Approval for Karrinyup West apartments

Source: Business News

The $390 million Karrinyup West development has been given the green light by a state government’s assessment panel after a five-hour meeting today.

The Metro Inner-North Joint Development Assessment Panel has approved a proposed apartment complex on the western side of Karrinyup Shopping Centre by a three to two-vote margin.

West Perth-based developer Blackburne and AMP Capital proposed to build Karrinyup West, as part of the shopping centre’s $800 million redevelopment.

A report listed the estimated value of the development as $170 million but Blackburne estimated the project’s end value at $390 million.

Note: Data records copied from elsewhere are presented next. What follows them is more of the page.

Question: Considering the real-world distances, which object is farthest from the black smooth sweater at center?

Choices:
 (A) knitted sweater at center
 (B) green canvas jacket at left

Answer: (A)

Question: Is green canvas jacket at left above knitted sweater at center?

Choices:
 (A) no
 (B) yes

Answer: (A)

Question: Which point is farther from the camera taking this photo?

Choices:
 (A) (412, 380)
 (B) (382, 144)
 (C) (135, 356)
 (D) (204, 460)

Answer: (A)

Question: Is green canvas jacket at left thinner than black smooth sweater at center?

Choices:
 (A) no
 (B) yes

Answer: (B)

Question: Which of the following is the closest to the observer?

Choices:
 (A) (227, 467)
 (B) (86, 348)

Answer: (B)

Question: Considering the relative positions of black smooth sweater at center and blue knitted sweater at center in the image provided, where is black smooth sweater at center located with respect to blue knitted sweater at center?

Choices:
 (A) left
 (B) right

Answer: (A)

In September, the JDAP approved an application for three apartment towers of nine, 15 and 24 storeys, comprising 270 dwellings on the Karrinyup West site.

However, the applicants recently lodged a new application for a two-tower project of 14 and 23 storeys, comprising 253 apartments.

Blackburne director of developments Matthew Chau said the revised design also had 4,000 square metres reduction in floor area and more public space compared to the September approval.

Blackburne is pleased with the thorough decision by JDAP and agree that this is the right outcome for the area,” he said after the meeting.

“We are now turning out minds to commence pre-sales of the apartments and have already been overwhelmed by the interest from people looking for higher end, luxury apartments.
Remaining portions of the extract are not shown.